Mohamed Bourouissa Zazon Castro
Quartier de femmes
Stage direction and set design, Mohamed Bourouissa
Performer, Lou-Adriana Bouziouane
Text and artistic collaboration, Zazon Castro
Assistant director, Simon-Elie Galibert
Choreographic vision, Yumi Fujitani
Sound, Mohamed Bourouissa, Christophe Jacques, Sylvain Jacques
Lighting, Vincent Chrétien
Coordination, Marine Dury
Production T2G Théâtre de Gennevilliers, Centre Dramatique National
Produced as part of the Mondes nouveaux artistic creation support program / Coproduced by Festival d'Automne à Paris
In partnership with LaM - Lille Métropole Musée d'art moderne, d'art contemporain et d'art brut (Villeneuve-d'Ascq) ; Centre pénitentiaire de Lille Loos Sequedin ; Unité Sanitaire du Centre pénitentiaire de Lille Loos Sequedin - CHU Lille / Thanks, Mehdi Anede, Sofiane Boohafs, Marlène Célestin, Sébastien Delot, Julie Escure, Maddalena Maniago, Margot Nguyen - Studio-Bourouissa, Gabrielle Otton, Marie-Amélie Senot, Helena Tejedor, Claudine Verschelle and especially to all the participants in the theater workshop / Co-production T2G Théâtre de Gennevilliers, Centre Dramatique National ; Festival d'Automne à Paris
At the crossroads between theatre and stand-up, the first show by the visual artist Mohamed Bourouissa brings to the stage the different phases in the life of a woman in prison and its transformations. In the absence of pathos, the piece uses humour to circumvent the arduous nature of its subject matter.

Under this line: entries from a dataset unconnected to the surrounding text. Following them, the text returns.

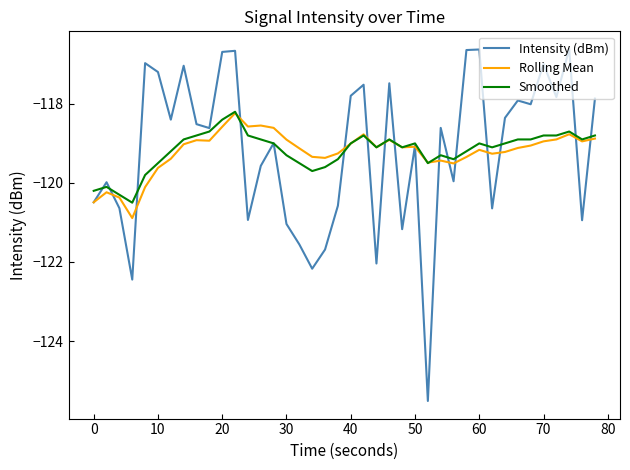

What is the minimum value for Rolling Mean?

-120.9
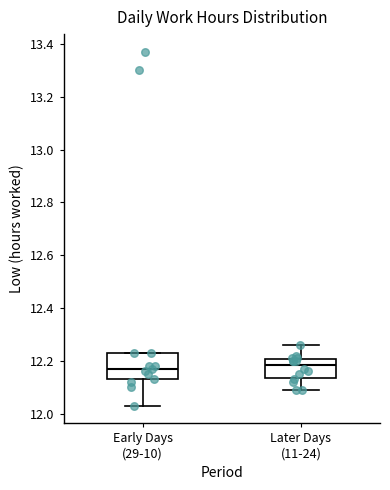

Reading left to right, read every box against the y-axis: the position of its median line, the range the box covers, and the ends of its whiskers. The values are not printed on the chart, so give them approximately, as read against the axis.

Early Days (29-10): median 12.18, box 12.14 to 12.24, whiskers 12.04 to 12.24
Later Days (11-24): median 12.18, box 12.14 to 12.20, whiskers 12.10 to 12.26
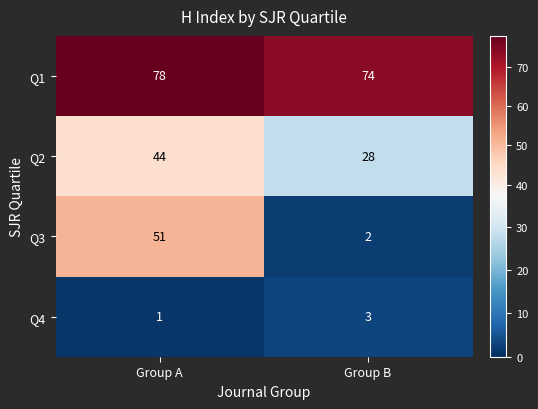

Reading right to left, extract all data points from this chart.

Q1: 74	78
Q2: 28	44
Q3: 2	51
Q4: 3	1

Devised following a series of workshops held in a detention centre for women, Mohamed Bourouissa, an Associate Artist at the TG2 theatre, uses his first piece for the stage to blend different genres and registers. In doing so, he defuses the dramatic force of an account of life behind bars. The use of humour ensures that this putting into words of a female prisoner's life story is able to steer clear of the pitfalls of misery-mongering, and becomes a popular, accessible form of address. Though a one-person show, the piece summons up a plurality of characters that have influenced the protagonist's existence, transforming it, and whose different faces and outlines she takes on. The fruit of a collaboration between the visual artist, the author Zazon Castro and several female detainees, Quartier de femmes takes its inspiration from a reading of Antigone, the classical interpretations of which have been shifted. In the context of this tragedy, it is not so much a question of the paragon of the dilemma between morality and justice as that of the different metamorphoses of a woman shaped by her life experience and the difficulties which have punctuated it.